In C++ for instance, I simply loop over three nested loops, one for each coordinate. In Matlab, I would probably use the meshgrid function (which would do it in one command). I've read about meshgrid and mgrid in Python, and I've also read that using numpy's broadcasting rules is more efficient. It seems to me that using the zip function in combination with the numpy broadcast rules might be the most efficient way, but zip doesn't seem to be overloaded in numpy.
Use ndindex:
import numpy as np
ind=np.ndindex(3,3,2)
for i in ind:
print(i)
# (0, 0, 0)
# (0, 0, 1)
# (0, 1, 0)
# (0, 1, 1)
# (0, 2, 0)
# (0, 2, 1)
# (1, 0, 0)
# (1, 0, 1)
# (1, 1, 0)
# (1, 1, 1)
# (1, 2, 0)
# (1, 2, 1)
# (2, 0, 0)
# (2, 0, 1)
# (2, 1, 0)
# (2, 1, 1)
# (2, 2, 0)
# (2, 2, 1)
Instead of meshgrid and mgrid, you can use ogrid, which is a "sparse" version of mgrid. That is, only the dimension along which the values change are filled in. The others are simply broadcast. This uses much less memory for large grids than the non-sparse alternatives.
For example:
>>> import numpy as np
>>> x, y = np.ogrid[-1:2, -2:3]
>>> x
array([[-1],
[ 0],
[ 1]])
>>> y
array([[-2, -1, 0, 1, 2]])
>>> x**2 + y**2
array([[5, 2, 1, 2, 5],
[4, 1, 0, 1, 4],
[5, 2, 1, 2, 5]])
I would say go with meshgrid or mgrid, in particular if you need non-integer coordinates. I'm surprised that Numpy's broadcasting rules would be more efficient, as meshgrid was designed especially for the problem that you want to solve.

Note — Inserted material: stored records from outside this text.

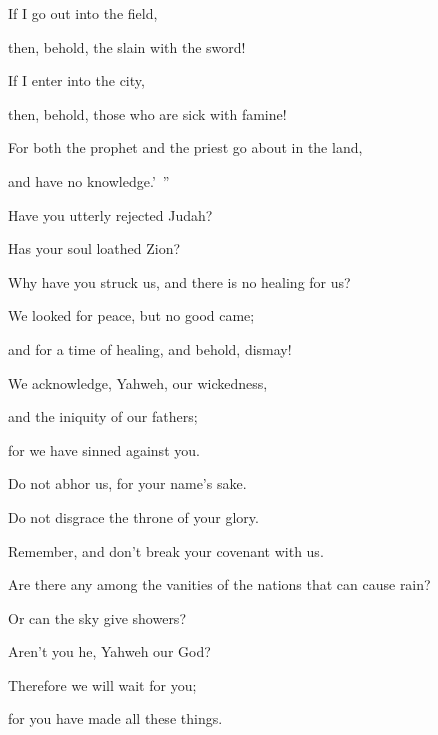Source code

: {\par }{\Q {}If I go out into the field,
\par }{\QB then, behold, the slain with the sword!
\par }{\Q If I enter into the city,
\par }{\QB then, behold, those who are sick with famine!
\par }{\Q For both the prophet and the priest go about in the land,
\par }{\QB and have no knowledge.’ ”
\par }{\BB \par }{\Q {}Have you utterly rejected Judah?
\par }{\QB Has your soul loathed Zion?
\par }{\Q Why have you struck us, and there is no healing for us?
\par }{\QB We looked for peace, but no good came;
\par }{\QB and for a time of healing, and behold, dismay!
\par }{\Q {}We acknowledge, Yahweh, our wickedness,
\par }{\QB and the iniquity of our fathers;
\par }{\QB for we have sinned against you.
\par }{\Q {}Do not abhor us, for your name’s sake.
\par }{\QB Do not disgrace the throne of your glory.
\par }{\QB Remember, and don’t break your covenant with us.
\par }{\Q {}Are there any among the vanities of the nations that can cause rain?
\par }{\QB Or can the sky give showers?
\par }{\QB Aren’t you he, Yahweh our God?
\par }{\Q Therefore we will wait for you;
\par }{\QB for you have made all these things.

}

for multi-d (greater than 2) meshgrids, use numpy.lib.index_tricks.nd_grid like so:
import numpy
grid = numpy.lib.index_tricks.nd_grid()
g1 = grid[:3,:3,:3]
g2 = grid[0:1:0.5, 0:1, 0:2]
g3 = grid[0:1:3j, 0:1:2j, 0:2:2j]
where g1 has x values of [0,1,2]
and g2 has x values of [0,.5],
and g3 has x values of [0.0,0.5,1.0] (the 3j defining the step count instead of the step increment. see the documentation for more details.
Here's an efficient option similar to your C++ solution, which I've used for exactly the same purpose:
import numpy, itertools, collections
def grid(xmin, xmax, xstep, ymin, ymax, ystep, zmin, zmax, zstep):
"return nested tuples of grid-sampled coordinates that include maxima"
return collections.deque( itertools.product(
numpy.arange(xmin, xmax+xstep, xstep).tolist(),
numpy.arange(ymin, ymax+ystep, ystep).tolist(),
numpy.arange(zmin, zmax+zstep, zstep).tolist() ) )
Performance is best (in my tests) when using a.tolist(), as shown above, but you can use a.flat instead and drop the deque() to get an iterator that will sip memory. Of course, you can also use a plain old tuple() or list() instead of deque() for a slight performance penalty (again, in my tests).